В такое Эльдорадо мы ехали.

Если в руднике крикнуть, — становится жутко. Голоса своего не узнаёшь. Звук не летит вольно. Его давит, и он умирает где-то вблизи.

Чем громче вы станете кричать, тем становится страшнее.

Звуки умирают тут же, около вас.

И вам приходит в голову, что, вероятно, так кричат люди, заживо похороненные, в могиле.

Надзиратель! Надзиратель! — вопил инженер, ползя по узкой, извилистой параллели.

И от собственных криков страх ещё больше западал в его душу.

— Здесь я, здесь, ваше высокоблагородие! — говорил надзиратель, останавливаясь и ожидая, пока подползёт инженер.

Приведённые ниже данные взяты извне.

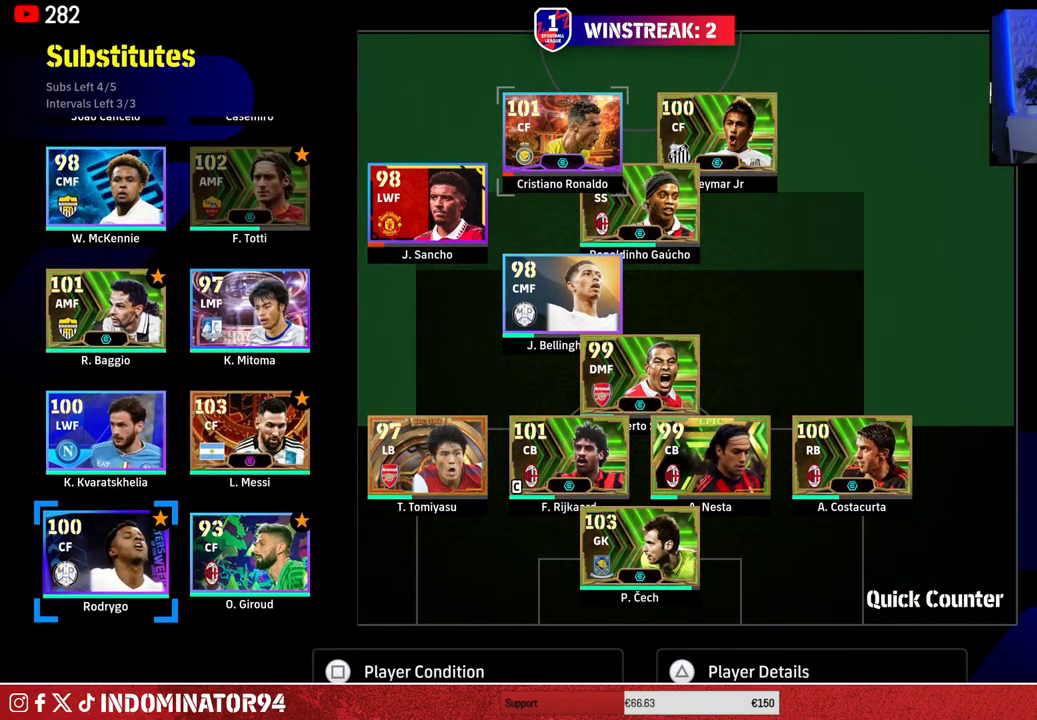
{"buttons": [], "left_stick": "center", "right_stick": "center", "events": [[83, "DPAD_RIGHT", "up"], [383, "DPAD_UP", "down"], [467, "DPAD_UP", "up"]]}
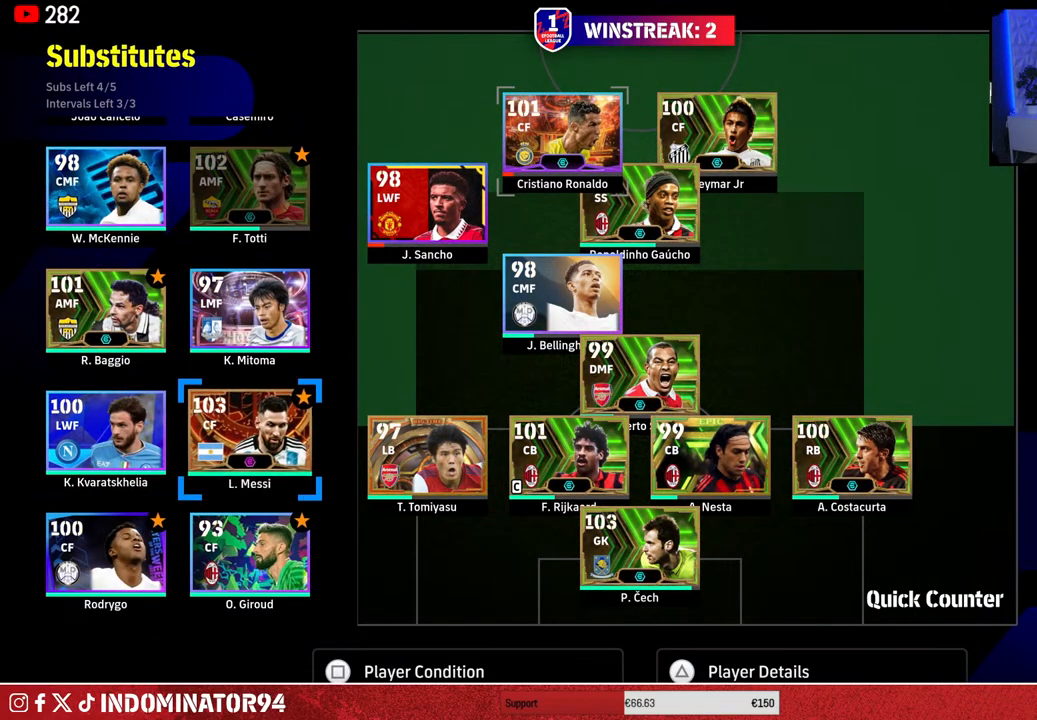
{"buttons": [], "left_stick": "center", "right_stick": "center", "events": [[133, "DPAD_DOWN", "down"], [267, "DPAD_DOWN", "up"], [383, "DPAD_UP", "down"], [500, "DPAD_UP", "up"]]}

— Что ж, скотина, чёрт, мерзавец, каналья, животное, убегаешь? — кричал на него, чуть не плакал, обливаясь потом, толстый инженер.

Дело в том, что горный инженер страшно боялся каторжан.

Словно какие-то черви, мы ползли в недрах земли по узеньким, кривым, извилистым «параллелям».

— Чёрт его знает, какой-то пьяница, животное, устраивал этот рудник! Понятия не имел о руднике! — рассказывал мне горный инженер. — «Параллель», каждому дураку ясно, что она должна идти параллельно штольне. А он их какими-то зигзагами, вавилонами наделал. Да и штольни! Тут, чёрт, исправить даже того, что он натворил, невозможно! Вот-с, батюшка, какие люди тут Сахалин устраивали. А мы исправляй! Бросить бы, по-настоящему, этот рудник следовало!

Параллели были узенькие и низенькие. На четвереньках идти можно было только местами, в виде роскоши. По большей же части приходилось ползти на животе. Схватиться правой рукой за какой-нибудь выступ в стенке и притягиваться на мускулах, в левой держа свечу, — сахалинские рудники отличаются тем, что в них вовсе нет каменноугольного газа.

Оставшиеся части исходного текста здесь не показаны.